I’m currently going through a tutorial series for LangSmith, and I just reached the last section, which covers dashboards. This part is the seventh and final step of the getting started guide.
I’m looking for assistance in understanding how to set up and utilize the dashboard features within LangSmith. What essential elements should I prioritize while designing my initial dashboard? Are there any recommended methods for arranging the layout effectively?
I would also like to know which metrics and data visualizations are particularly beneficial to include on a LangSmith dashboard. Additionally, could someone clarify how to adjust the dashboard views and what configuration choices are offered?
I would appreciate any advice or insights on this last step, as I aim to finish this tutorial series.
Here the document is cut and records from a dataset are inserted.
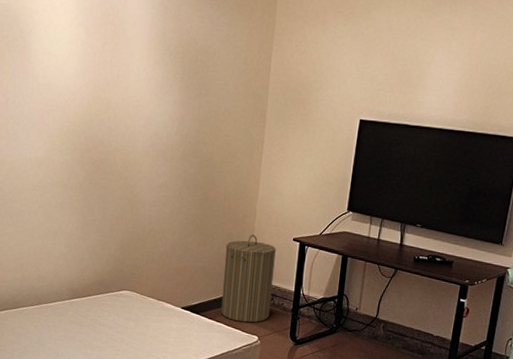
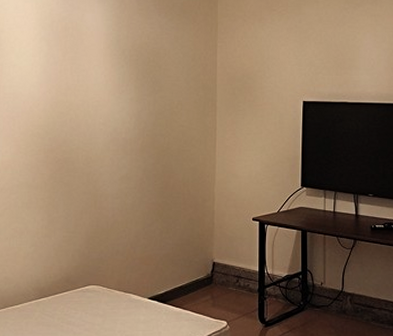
laundry hamper: present [220,234,276,323] -> none [187,217,237,308]

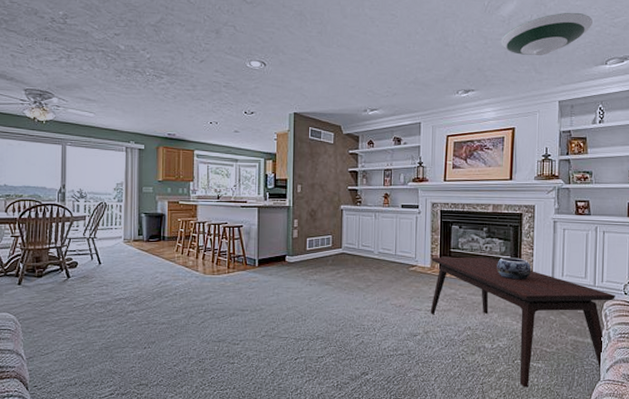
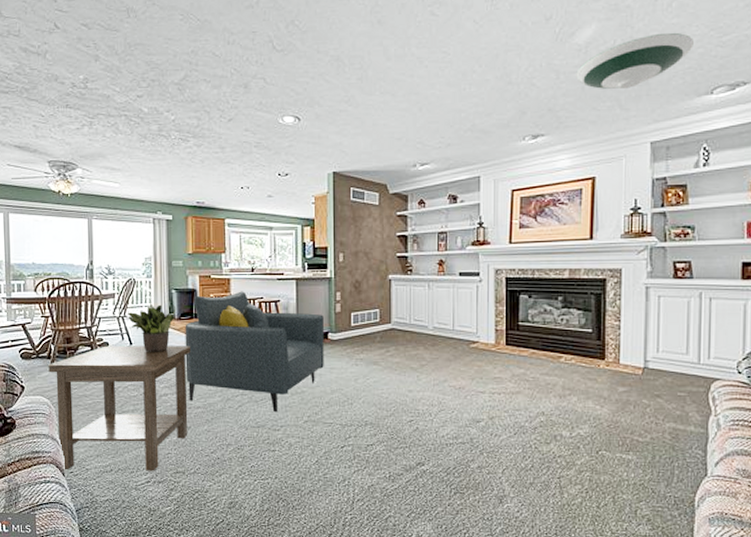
side table: none [16,265,157,385] -> present [48,345,190,471]
potted plant: none [98,224,146,272] -> present [128,302,177,352]
armchair: none [152,216,282,328] -> present [185,291,324,413]
coffee table: present [430,257,615,388] -> none [495,331,726,483]
decorative bowl: present [497,257,532,280] -> none [575,331,619,357]

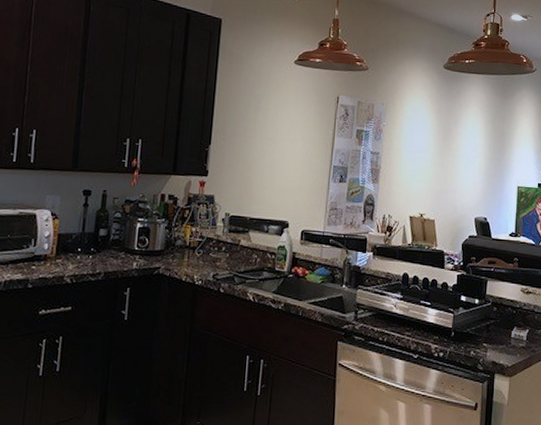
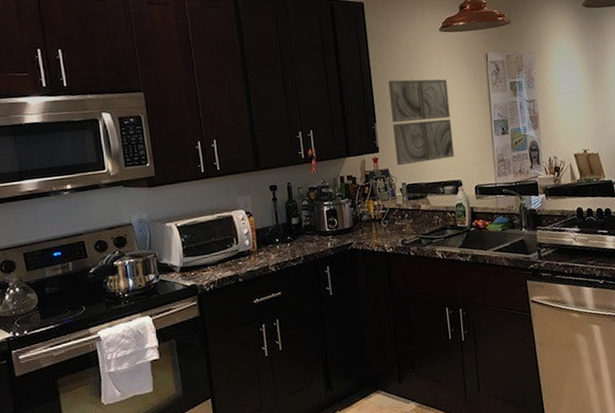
wall art: none [225,104,292,197] -> present [388,79,455,166]

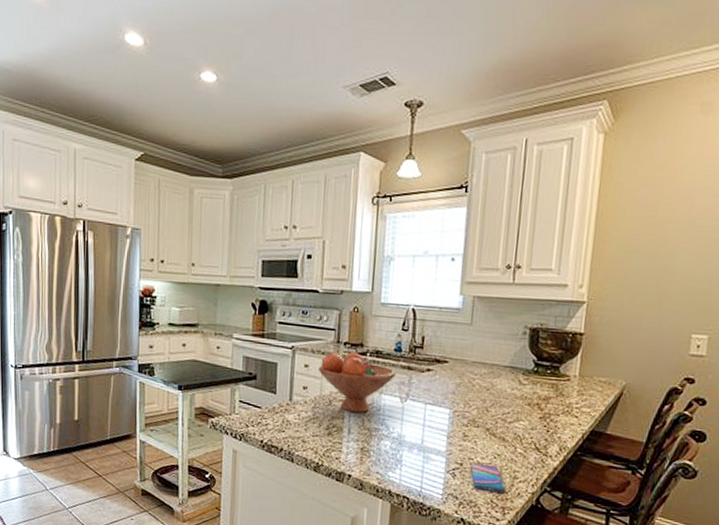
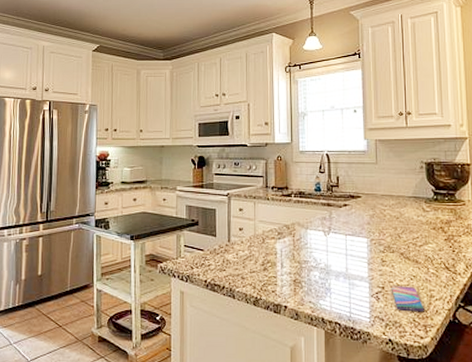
fruit bowl: present [319,352,396,413] -> none [252,195,318,249]

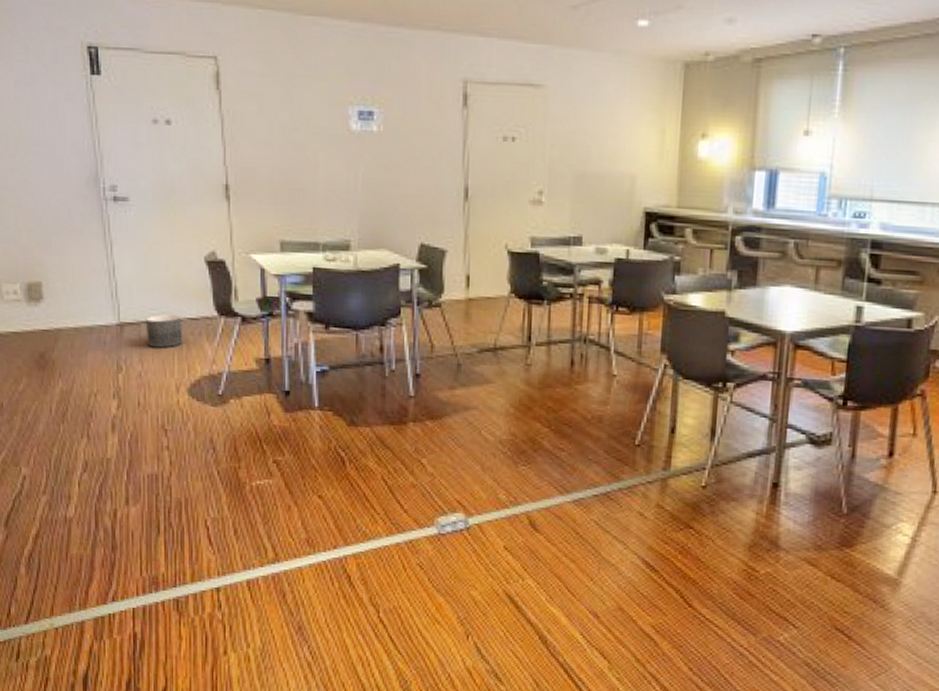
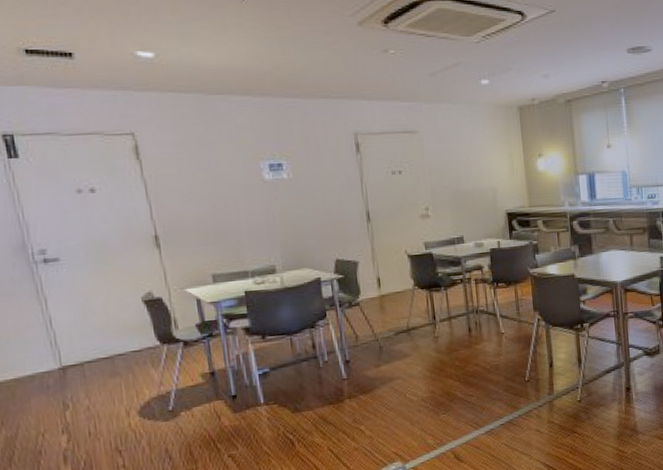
planter: present [145,314,183,348] -> none [88,350,129,383]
Nice work finishing the dashboard setup - that’s a big step in getting LangSmith running smoothly. Start by tracking request volumes and error rates since they’ll quickly show you when something’s wrong. Use time-series charts to spot trends over days and weeks. If you’re running at scale, definitely add cost monitoring - you’ll thank yourself later when planning budgets. Put your most important metrics at the top where you’ll see them first. Don’t forget to set up refresh intervals and date ranges in the config panel, especially for production monitoring. Sure, there are templates for common setups, but I’d recommend building custom views that actually fit what you need. They work way better for day-to-day operations.
gratz on reachin the end! for ur 1st dashboard, keep an eye on token use and resp times, they help tons. dont stress layout just yet, u can tweak it down the line. config options get clearer once u start playin with em.
Dashboard setup feels overwhelming at first, but nail the basics before jumping into fancy features. Skip average response times - use latency percentiles instead. They show what users actually experience since those slow outliers really matter. Here’s what I learned after months of tweaking: organize around workflows, not individual metrics. Group related charts so you can spot issues fast when things break. Set up filtering early - this saved me tons of time. You want to slice data by environment, model type, and time periods without rebuilding charts every time. Don’t go crazy with refresh settings either. Real-time updates look cool but they’ll bog down complex queries.